(Saved entries)
=== Begin Enclosure ===

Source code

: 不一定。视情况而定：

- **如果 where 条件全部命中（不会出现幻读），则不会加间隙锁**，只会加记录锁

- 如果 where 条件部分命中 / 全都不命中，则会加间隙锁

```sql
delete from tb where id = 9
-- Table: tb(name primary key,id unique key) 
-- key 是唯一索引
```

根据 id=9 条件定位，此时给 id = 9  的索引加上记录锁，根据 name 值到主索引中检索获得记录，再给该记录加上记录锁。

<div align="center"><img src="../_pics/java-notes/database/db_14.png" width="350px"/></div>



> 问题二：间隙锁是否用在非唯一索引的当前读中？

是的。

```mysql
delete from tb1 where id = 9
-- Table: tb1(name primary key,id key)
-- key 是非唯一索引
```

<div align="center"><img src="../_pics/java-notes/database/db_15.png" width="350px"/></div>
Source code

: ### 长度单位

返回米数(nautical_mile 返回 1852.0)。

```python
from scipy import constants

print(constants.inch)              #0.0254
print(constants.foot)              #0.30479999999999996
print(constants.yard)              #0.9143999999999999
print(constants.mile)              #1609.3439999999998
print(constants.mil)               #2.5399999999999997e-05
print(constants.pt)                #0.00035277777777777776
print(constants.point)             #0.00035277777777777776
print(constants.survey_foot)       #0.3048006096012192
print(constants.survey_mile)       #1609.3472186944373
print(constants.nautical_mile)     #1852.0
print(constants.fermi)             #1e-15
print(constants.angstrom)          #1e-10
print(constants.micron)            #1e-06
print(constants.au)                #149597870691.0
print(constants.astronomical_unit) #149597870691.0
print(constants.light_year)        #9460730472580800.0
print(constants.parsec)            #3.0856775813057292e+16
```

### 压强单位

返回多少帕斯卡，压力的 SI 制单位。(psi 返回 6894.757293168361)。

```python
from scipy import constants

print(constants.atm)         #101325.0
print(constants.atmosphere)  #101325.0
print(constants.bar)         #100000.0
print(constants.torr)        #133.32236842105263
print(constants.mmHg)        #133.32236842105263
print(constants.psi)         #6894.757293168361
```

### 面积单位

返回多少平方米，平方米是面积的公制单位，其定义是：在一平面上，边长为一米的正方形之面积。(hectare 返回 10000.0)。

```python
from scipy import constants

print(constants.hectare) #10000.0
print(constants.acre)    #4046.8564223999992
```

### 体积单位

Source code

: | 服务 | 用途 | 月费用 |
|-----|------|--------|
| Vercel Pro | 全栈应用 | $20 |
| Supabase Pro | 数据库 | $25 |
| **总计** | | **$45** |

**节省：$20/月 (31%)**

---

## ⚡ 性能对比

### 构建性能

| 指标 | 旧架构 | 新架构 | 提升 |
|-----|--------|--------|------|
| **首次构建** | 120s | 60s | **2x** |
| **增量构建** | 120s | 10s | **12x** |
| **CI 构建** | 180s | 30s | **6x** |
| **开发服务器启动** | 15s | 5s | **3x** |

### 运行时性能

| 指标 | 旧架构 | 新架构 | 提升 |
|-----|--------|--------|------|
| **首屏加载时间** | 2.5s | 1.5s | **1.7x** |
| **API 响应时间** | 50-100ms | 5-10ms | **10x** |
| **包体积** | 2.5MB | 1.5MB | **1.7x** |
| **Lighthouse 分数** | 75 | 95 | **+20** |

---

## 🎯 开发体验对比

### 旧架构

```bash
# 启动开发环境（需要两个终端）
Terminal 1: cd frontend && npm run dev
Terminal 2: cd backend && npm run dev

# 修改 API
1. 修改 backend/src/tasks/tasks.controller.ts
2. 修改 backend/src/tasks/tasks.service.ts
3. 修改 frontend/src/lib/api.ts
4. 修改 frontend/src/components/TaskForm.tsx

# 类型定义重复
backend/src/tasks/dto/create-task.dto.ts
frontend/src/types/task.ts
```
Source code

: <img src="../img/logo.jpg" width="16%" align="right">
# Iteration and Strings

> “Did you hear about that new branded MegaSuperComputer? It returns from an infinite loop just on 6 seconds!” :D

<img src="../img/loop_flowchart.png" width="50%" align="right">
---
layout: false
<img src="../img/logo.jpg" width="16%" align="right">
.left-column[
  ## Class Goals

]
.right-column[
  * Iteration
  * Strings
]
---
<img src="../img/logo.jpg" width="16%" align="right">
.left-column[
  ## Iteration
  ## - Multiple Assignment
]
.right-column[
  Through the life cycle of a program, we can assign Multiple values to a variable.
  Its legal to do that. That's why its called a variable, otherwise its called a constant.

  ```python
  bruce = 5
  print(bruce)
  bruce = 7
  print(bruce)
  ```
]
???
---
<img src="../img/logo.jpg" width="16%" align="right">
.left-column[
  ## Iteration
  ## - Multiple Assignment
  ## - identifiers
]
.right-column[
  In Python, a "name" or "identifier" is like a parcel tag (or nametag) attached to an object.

=== End Enclosure ===

(WORK INSTRUCTION) Your task is to restate, word for word, only those lines above that fall between the line holding "服务 | 用途 | 月费用 |" and the line holding "10s | **12x** |", inclusive.

(TASK OUTPUT)
: | 服务 | 用途 | 月费用 |
|-----|------|--------|
| Vercel Pro | 全栈应用 | $20 |
| Supabase Pro | 数据库 | $25 |
| **总计** | | **$45** |

**节省：$20/月 (31%)**

---

## ⚡ 性能对比

### 构建性能

| 指标 | 旧架构 | 新架构 | 提升 |
|-----|--------|--------|------|
| **首次构建** | 120s | 60s | **2x** |
| **增量构建** | 120s | 10s | **12x** |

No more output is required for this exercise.